From my nursing education, which was very short on the humanities, I have only one reference point near that time period. When I was teaching nursing, I had access to a tape of a speech made by Florence Nightingale and to her writings, including a note in which she describes life as a Victorian woman in 1852: “The morning is spent sitting round the table in the drawing room looking at prints, doing worsted work, reading little books…. The afternoon is passed taking little drives…. When night comes women suffer physically the accumulation of nervous energy which had nothing to do all day and makes them feel every night when they go to bed as if they are going mad.”1 Thankfully, she broke through that expectation and pursued her interest in nursing.

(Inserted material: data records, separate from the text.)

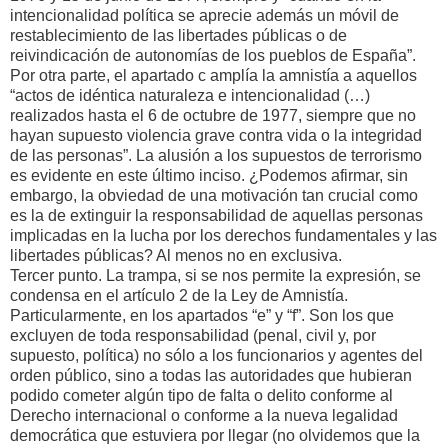
intencionalidad política se aprecie además un móvil de
restablecimiento de las libertades públicas o de
reivindicación de autonomías de los pueblos de España”.
Por otra parte, el apartado c amplía la amnistía a aquellos
“actos de idéntica naturaleza e intencionalidad (…)
realizados hasta el 6 de octubre de 1977, siempre que no
hayan supuesto violencia grave contra vida o la integridad
de las personas”. La alusión a los supuestos de terrorismo
es evidente en este último inciso. ¿Podemos afirmar, sin
embargo, la obviedad de una motivación tan crucial como
es la de extinguir la responsabilidad de aquellas personas
implicadas en la lucha por los derechos fundamentales y las
libertades públicas? Al menos no en exclusiva.
Tercer punto. La trampa, si se nos permite la expresión, se
condensa en el artículo 2 de la Ley de Amnistía.
Particularmente, en los apartados “e” y “f”. Son los que
excluyen de toda responsabilidad (penal, civil y, por
supuesto, política) no sólo a los funcionarios y agentes del
orden público, sino a todas las autoridades que hubieran
podido cometer algún tipo de falta o delito conforme al
Derecho internacional o conforme a la nueva legalidad
democrática que estuviera por llegar (no olvidemos que la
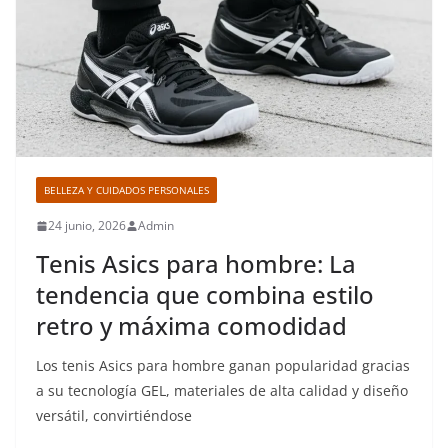
BELLEZA Y CUIDADOS PERSONALES
24 junio, 2026
Admin
Tenis Asics para hombre: La
tendencia que combina estilo
retro y máxima comodidad
Los tenis Asics para hombre ganan popularidad gracias
a su tecnología GEL, materiales de alta calidad y diseño
versátil, convirtiéndose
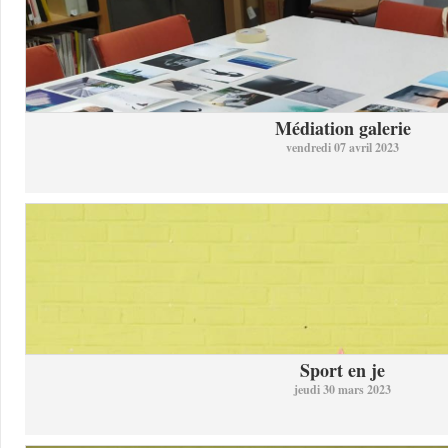
Médiation galerie
vendredi 07 avril 2023
Sport en je
jeudi 30 mars 2023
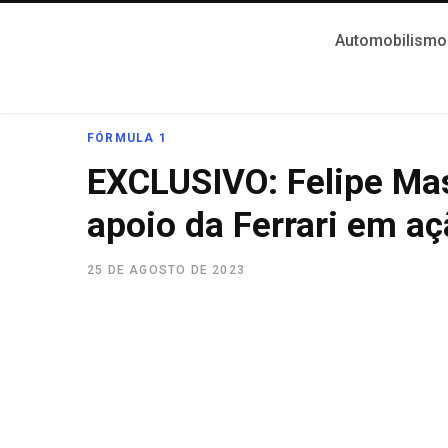
Automobilismo
FÓRMULA 1
EXCLUSIVO: Felipe Mas
apoio da Ferrari em aç
25 DE AGOSTO DE 2023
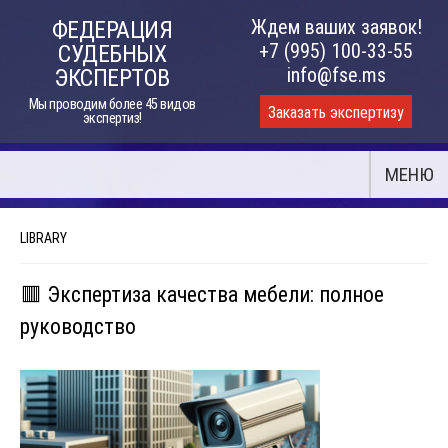
Skip
Ждем ваших заявок!
ФЕДЕРАЦИЯ
to
+7 (995) 100-33-55
СУДЕБНЫХ
content
info@fse.ms
ЭКСПЕРТОВ
Мы проводим более 45 видов
Заказать экспертизу
экспертиз!
МЕНЮ
LIBRARY
🟥 Экспертиза качества мебели: полное
руководство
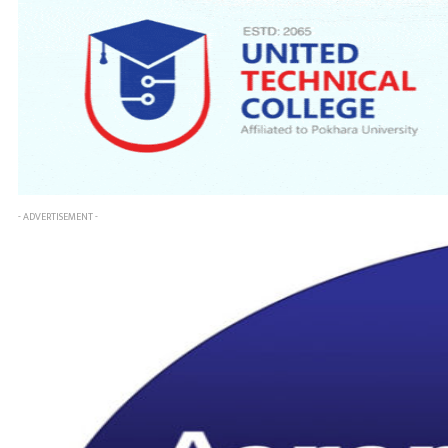
- ADVERTISEMENT -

Without this brief knowledge of Ms. Nightingale, I would know nothing about the nineteenth century in London. Plus, if I learned anything in English Literature in high school, it did not take up a permanent address in my brain. And this example is only a teeny piece of history that I don’t know. There’s so much more out there to learn. And so little time.

And, it’s not like I can avoid being reminded that my clock is ticking. The day after I read the Atlantic article, I was walking purposefully down Michigan Avenue when I heard a woman asking for volunteers to answer a survey. “A chance to earn thirty dollars,” she said.  Thirty dollars to me means seven peppermint mochas, so I slowed down and approached her. She smiled broadly, happy to snare someone, I think, and said, “I first have to ask you your age.”

“Seventy” I replied.

Her smile vanished. “I’m going to have to reject you. I’m not allowed to interview anyone over sixty-five.”

Seeing the sheet on her clipboard featuring bright labels from cans of food, I said, “Well, if your next question was going to be whether I am the grocery shopper in my family, I would have had to say no.”

“Why,” she asked, her face a question mark.

“My husband shops. And he cooks for me.”

In disbelief, she clutched her clipboard to her chest. “Really! I’m jealous.”

I laughed. “That’s okay. A lot of women have hated me for that for a long time.” So I walked on, minus thirty dollars.

But then, later that week, being seventy turned into an advantage. When I got my flu shot, my friendly pregnant pharmacist reminded me, that with my history of chronic pain, it would be wise to get a shingles shot.  At $219, I was not eager to get it, but she advised me to call my secondary insurance carrier. Lo and behold, another friendly gal told me that anyone in my household on our policy who was over sixty-five was eligible to have the shingles shot covered at 100 percent.

Do the math. I lost $30, but am getting $219 in a health service that should be a good preventative measure.  So it’s all good, life should balance out while starting old age and having only eleven years to go.  After all, my first decade of retirement was so rewarding—witnessing graduations and births of our grandchildren, moving to a city high-rise from suburbia, completing/publishing/promoting Caring Lessons, and more–that I’m hopeful this decade will continue to promise new and interesting things.

Next time, I’ll discuss the life lessons Ellen Cole has learned from her psychological research about aging, relating them to my life now. And, if you’re starting “old age” too, you can see how the findings relate to you!

1 As Miss Nightingale Said…, ed. M. Baly. (London: Scutari Press, 1991).